→ **TASK INSTRUCTIONS**:
Scan the records that follow, and whenever a line has the word "with", copy it.

→ **GIVEN DATA**:
────────

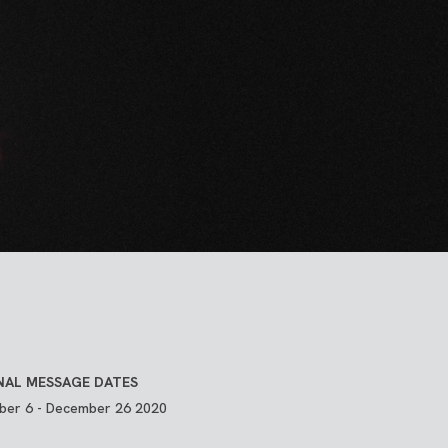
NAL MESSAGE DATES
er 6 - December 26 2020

────────

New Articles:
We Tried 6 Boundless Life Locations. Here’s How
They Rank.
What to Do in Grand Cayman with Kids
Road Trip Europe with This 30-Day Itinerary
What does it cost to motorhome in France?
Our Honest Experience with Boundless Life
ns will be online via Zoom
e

────────

→ **THE COMPLETED TASK**:
What to Do in Grand Cayman with Kids
Road Trip Europe with This 30-Day Itinerary
Our Honest Experience with Boundless Life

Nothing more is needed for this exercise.